We’re none the wiser after last night’s pointless leaders’ debate and television really needs to raise its game, writes PAT PILCHER.
It’s that time of the political cycle when an election looms large, and the media feeding frenzy starts to get damned irritating. Pundits pontificate, gotcha style stories increase, and our blood pressure rises.
If that sounds dire, don’t worry, it gets worse. The media circus squeezes a growing political pustule with the dreaded televised leaders’ debate. It is only second to the actual election night’s “told you so” post-election result analysis on TV in its awfulness.
So why have a leaders’ debate? In theory, it should allow leaders from the major political parties to lock horns and debate policies. The aim of this is to inform potential voters and to help them decide which party gets their vote. This is what the Fourth estate should do.
The reality, however, is something vastly different.
Instead of being treated to a rational discussion on the pros and cons of policies and party leaders’ abilities to constructively argue, the whole thing descends into a shouty mess of interruptions that are anything but informative.
The whole idea of compressing a debate into a 40-minute shit-show is at best laughable. Policies are nuanced and depend on a multitude of complex social/economic and historical factors that simply cannot be explained in the limited timeframe of a televised debate.
As for leaders showcasing their abilities to constructively argue, that was, in this debate, a bit of a joke. Judith Collins’ eyebrows were raised so high that NASA issued collision warnings to the ISS crew. Add to this lots of eye-rolling, face-pulling and other infantile behaviours, and it wasn’t a good look. It certainly wasn’t informative. Given the sheer number of her interruptions, it was of little surprise that Jacinda hardly got a word in.
The whole thing was sad and predictable. After the debate, a bunch of talking heads whose own political leanings were barely hinted at pontificated. Then supporters of both sides claimed on social media that they’d won, and the name-calling started.
The reality missed by nearly everyone was that the only real winner on the night was the television networks. Advertising around the debate would have sold for colossal amounts of money as the TV execs rubbed their hands together with glee.
As for the losers, it wasn’t either political leader.

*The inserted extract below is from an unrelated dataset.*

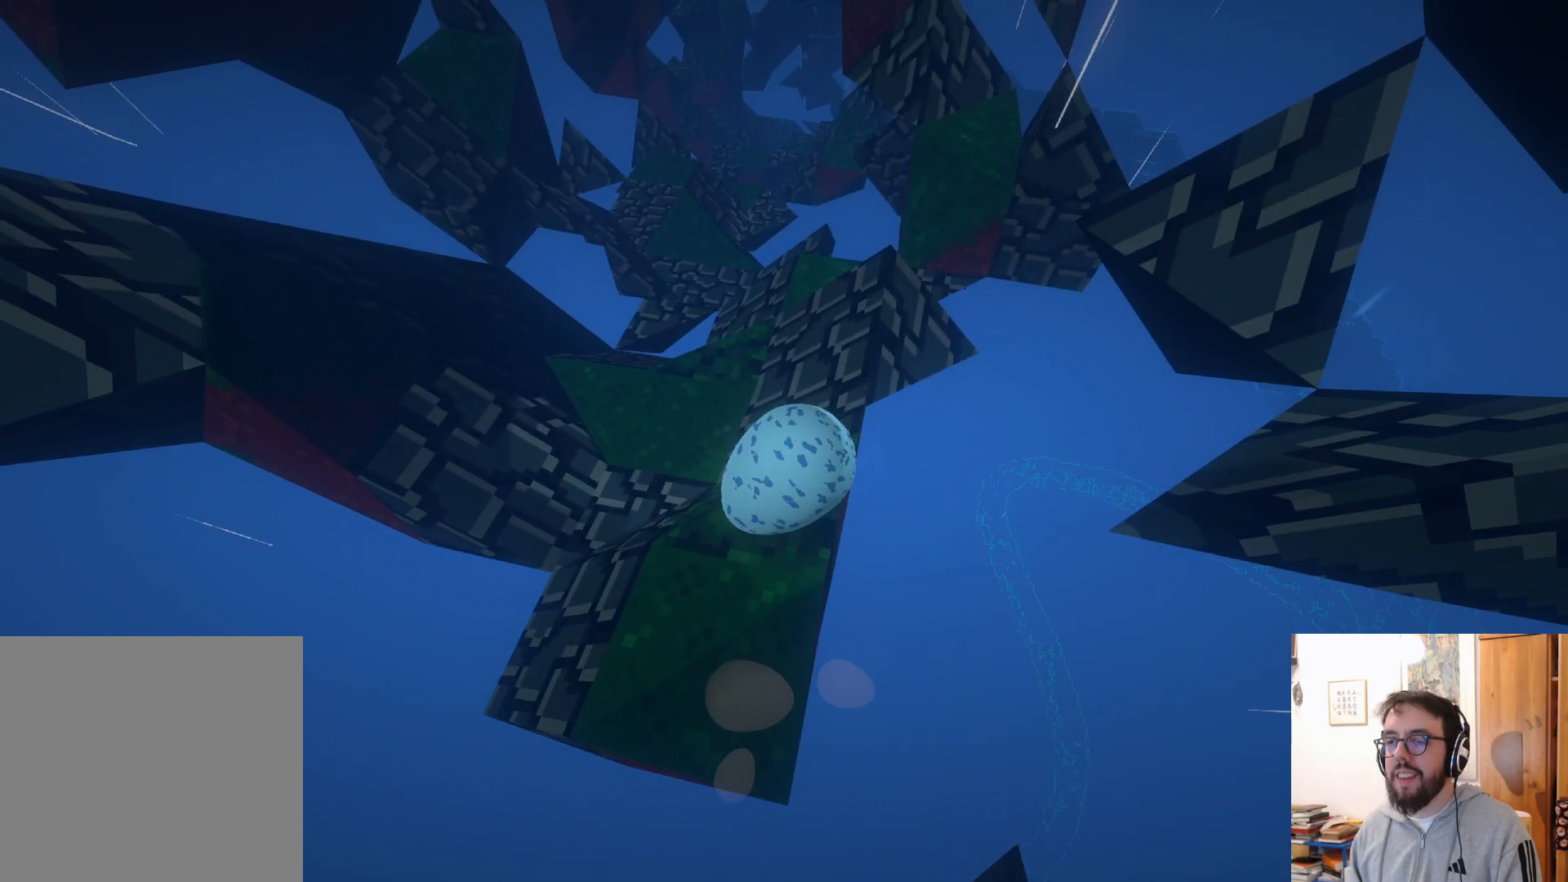
{"buttons": [], "left_stick": "up", "right_stick": "center", "events": [[17, "left_stick", "up-left"], [117, "left_stick", "up"], [283, "left_stick", "up-left"], [483, "left_stick", "up"]]}
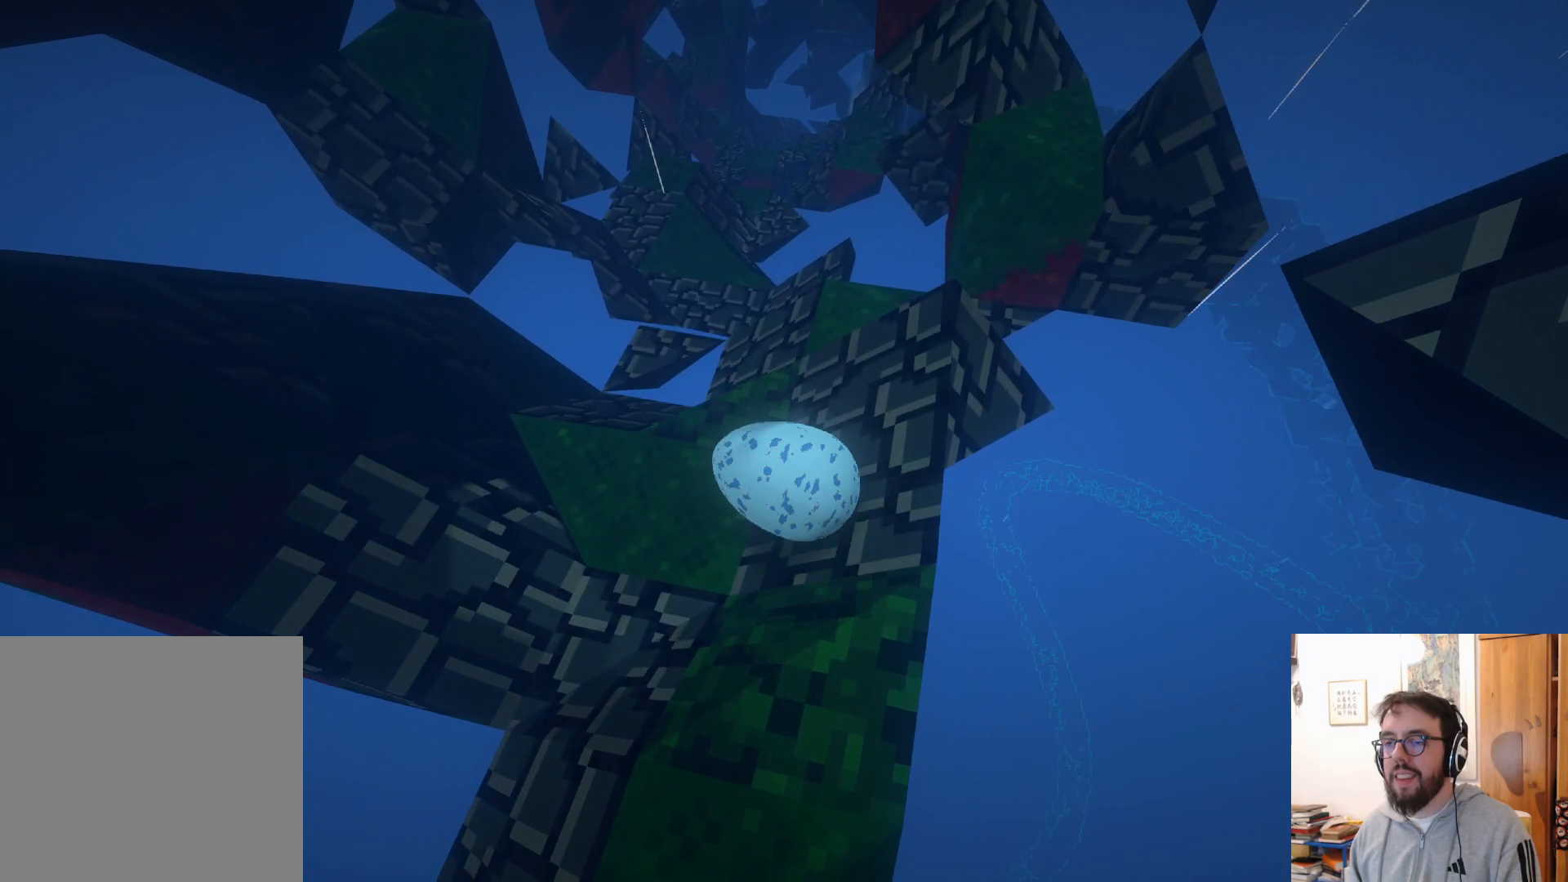
{"buttons": [], "left_stick": "up-right", "right_stick": "center", "events": [[100, "left_stick", "up-right"]]}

It was us. We lost because nothing useful or insightful was disclosed, discussed, or debated. Viewers were not so much informed as treated to a confused shit-show. We were then told what to think by a bunch of pundits afterwards.
Maybe I am way out of line, but the leaders’ debate didn’t strike me as a particularly sterling example of media helping the wheels of democracy to spin smoothly.
So, what could be improved?
I’d like to see a team of fact-checkers working in the background to score both leaders and displaying the results on a real-time bullshit-o-meter on-screen graphic as the debate progressed. While both leaders wouldn’t be able to see it in the studio, it’d be a good bet that they’d at least try not to lie.
The political leanings of the post-debate pundits should also be highlighted. It could happen with their on-screen title graphics so that the viewers not only learned their names but also got a frame of reference with which to interpret the opinions the pundits offered up. The real danger here is that the views of the pundits are uncritically seen as fact by viewers when they are only opinions.
If you take one thing out of this story, please let it be this. Don’t let some shitty televised media circus decide your politics for you. Instead, get online, visit the various political parties, and look at the policies you care about. Filter these against the party’s track record. How good are they at keeping policy promises? Do their people act with integrity? Doing your own research is far more likely to give you the information you need to make an informed choice than a televised so-called leader’s debate.